_DOCUMENT SEGMENT_
◇ ◇ ◇
Skip to content

Research Workflow

Researcher decomposes a research question into sub-questions and search terms, searches a codebase for relevant sources, collects findings, and synthesizes them into a prose report. When used with an agent, it builds a structured prompt from the plan and delegates the investigation to Agent.run().

Terminal window
chimera research --question "How does the auth system work?" --workdir .
from chimera.research import Researcher, ResearchPlan
from chimera.core.agent import Agent
from chimera.providers.factory import create_provider
agent = Agent(provider=create_provider(model="glm-5"))
researcher = Researcher(max_sources=10)
# Full agent-driven research
output = researcher.run(question="How does the auth system work?", agent=agent, env=None)
print(output)

For manual control over the research steps:

from chimera.research import Researcher, Finding, Source
researcher = Researcher(max_sources=5)
# Step 1: Plan
plan = researcher.plan("How does authentication work?")
print(plan.sub_questions) # e.g. ["What is authentication?", ...]
print(plan.search_terms) # e.g. ["authentication", "work"]
# Step 2: Search
files = {"auth.py": "class JWTAuth: ...", "views.py": "def login(): ..."}
sources = researcher.search_codebase("authentication", files)
◇ ◇ ◇
_DATA RECORDS_
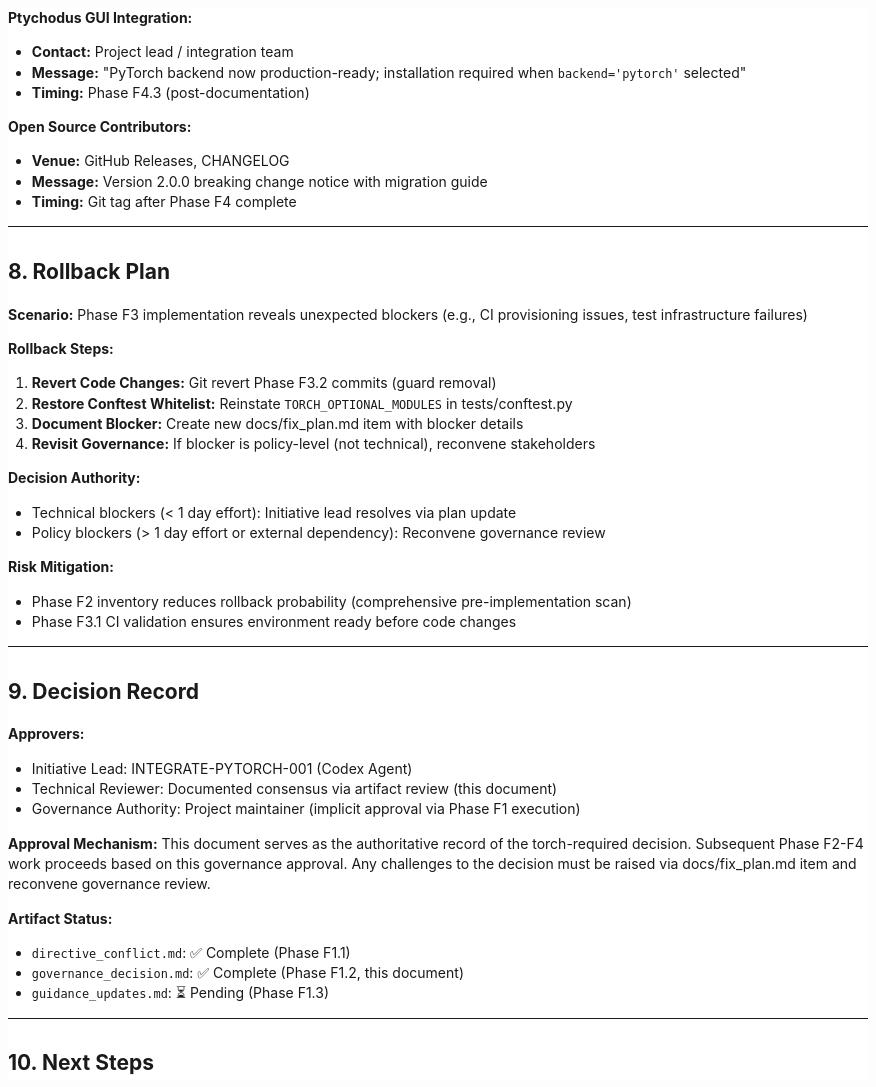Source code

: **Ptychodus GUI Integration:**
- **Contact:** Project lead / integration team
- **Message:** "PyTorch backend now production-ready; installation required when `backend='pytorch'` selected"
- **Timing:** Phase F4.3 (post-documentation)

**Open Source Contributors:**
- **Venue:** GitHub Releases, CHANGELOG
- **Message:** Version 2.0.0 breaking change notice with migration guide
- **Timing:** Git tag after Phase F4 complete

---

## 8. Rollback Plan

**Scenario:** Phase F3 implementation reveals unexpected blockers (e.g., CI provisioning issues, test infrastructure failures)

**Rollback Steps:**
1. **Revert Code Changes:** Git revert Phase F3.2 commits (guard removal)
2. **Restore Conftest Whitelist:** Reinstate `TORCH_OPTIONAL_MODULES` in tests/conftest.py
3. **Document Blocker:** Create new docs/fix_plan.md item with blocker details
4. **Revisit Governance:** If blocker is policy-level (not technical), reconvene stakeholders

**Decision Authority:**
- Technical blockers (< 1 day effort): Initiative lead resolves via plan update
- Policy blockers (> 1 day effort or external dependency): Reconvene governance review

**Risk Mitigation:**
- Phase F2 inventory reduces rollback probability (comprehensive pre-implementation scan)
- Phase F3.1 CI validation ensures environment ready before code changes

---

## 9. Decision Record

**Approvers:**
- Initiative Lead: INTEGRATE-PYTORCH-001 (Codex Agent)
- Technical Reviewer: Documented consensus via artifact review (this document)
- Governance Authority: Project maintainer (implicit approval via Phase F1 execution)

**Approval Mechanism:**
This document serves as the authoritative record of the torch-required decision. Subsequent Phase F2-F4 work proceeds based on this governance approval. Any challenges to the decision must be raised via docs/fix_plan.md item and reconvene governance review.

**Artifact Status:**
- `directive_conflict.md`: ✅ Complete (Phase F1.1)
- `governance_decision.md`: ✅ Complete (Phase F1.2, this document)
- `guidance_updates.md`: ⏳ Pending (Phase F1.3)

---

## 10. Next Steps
◇ ◇ ◇
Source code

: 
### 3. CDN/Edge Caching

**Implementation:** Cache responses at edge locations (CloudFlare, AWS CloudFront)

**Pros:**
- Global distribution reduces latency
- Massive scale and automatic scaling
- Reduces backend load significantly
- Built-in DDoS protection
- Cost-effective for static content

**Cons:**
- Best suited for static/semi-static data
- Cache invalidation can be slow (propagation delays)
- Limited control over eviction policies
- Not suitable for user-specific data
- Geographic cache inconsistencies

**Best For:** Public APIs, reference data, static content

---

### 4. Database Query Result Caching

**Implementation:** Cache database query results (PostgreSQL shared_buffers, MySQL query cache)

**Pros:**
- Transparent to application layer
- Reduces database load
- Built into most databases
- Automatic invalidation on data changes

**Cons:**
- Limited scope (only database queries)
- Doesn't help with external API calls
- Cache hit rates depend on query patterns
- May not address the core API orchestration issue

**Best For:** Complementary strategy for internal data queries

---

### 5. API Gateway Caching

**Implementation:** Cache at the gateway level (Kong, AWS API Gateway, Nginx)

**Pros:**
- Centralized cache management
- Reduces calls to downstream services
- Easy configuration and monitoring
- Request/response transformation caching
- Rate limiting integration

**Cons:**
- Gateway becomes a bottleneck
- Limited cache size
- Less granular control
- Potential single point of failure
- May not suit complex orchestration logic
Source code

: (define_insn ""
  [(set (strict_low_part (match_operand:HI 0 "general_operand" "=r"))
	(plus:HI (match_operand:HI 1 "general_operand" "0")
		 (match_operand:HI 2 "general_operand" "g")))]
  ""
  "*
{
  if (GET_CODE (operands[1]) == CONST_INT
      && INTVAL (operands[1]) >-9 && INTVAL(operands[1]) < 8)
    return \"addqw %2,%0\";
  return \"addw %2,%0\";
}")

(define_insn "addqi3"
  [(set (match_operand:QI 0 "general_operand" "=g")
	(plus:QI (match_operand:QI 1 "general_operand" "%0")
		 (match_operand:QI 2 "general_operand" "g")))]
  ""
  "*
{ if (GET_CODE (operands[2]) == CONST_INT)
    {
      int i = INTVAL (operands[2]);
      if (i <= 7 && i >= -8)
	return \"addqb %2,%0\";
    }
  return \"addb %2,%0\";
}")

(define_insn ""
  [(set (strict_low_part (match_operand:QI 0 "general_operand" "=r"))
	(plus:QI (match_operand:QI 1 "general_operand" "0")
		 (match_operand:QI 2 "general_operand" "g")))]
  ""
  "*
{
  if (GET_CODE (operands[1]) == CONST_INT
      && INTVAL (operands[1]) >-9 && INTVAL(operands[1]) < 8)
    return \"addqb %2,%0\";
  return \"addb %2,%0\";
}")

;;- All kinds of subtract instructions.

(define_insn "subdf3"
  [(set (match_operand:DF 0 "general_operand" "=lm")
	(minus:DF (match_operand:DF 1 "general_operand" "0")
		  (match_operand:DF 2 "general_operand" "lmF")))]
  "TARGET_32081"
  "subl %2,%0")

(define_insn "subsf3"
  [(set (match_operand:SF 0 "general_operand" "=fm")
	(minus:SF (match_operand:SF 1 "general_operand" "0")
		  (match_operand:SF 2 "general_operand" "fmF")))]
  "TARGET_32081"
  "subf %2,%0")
◇ ◇ ◇
_TASKS TO COMPLETE_
**a)** According to the research workflow page, what does Researcher delegate the investigation to when used with an agent?
**b)** Copy the research workflow page from "Research Workflow" up to and including "researcher = Researcher(max_sources=10)", putting "written summary" in place of "prose report".
The data has no connection to the research workflow page.

_RESPONSES FOR EACH TASK_
**a)** It delegates the investigation to Agent.run().

**b)**
Research Workflow

Researcher decomposes a research question into sub-questions and search terms, searches a codebase for relevant sources, collects findings, and synthesizes them into a written summary. When used with an agent, it builds a structured prompt from the plan and delegates the investigation to Agent.run().

Terminal window
chimera research --question "How does the auth system work?" --workdir .
from chimera.research import Researcher, ResearchPlan
from chimera.core.agent import Agent
from chimera.providers.factory import create_provider
agent = Agent(provider=create_provider(model="glm-5"))
researcher = Researcher(max_sources=10)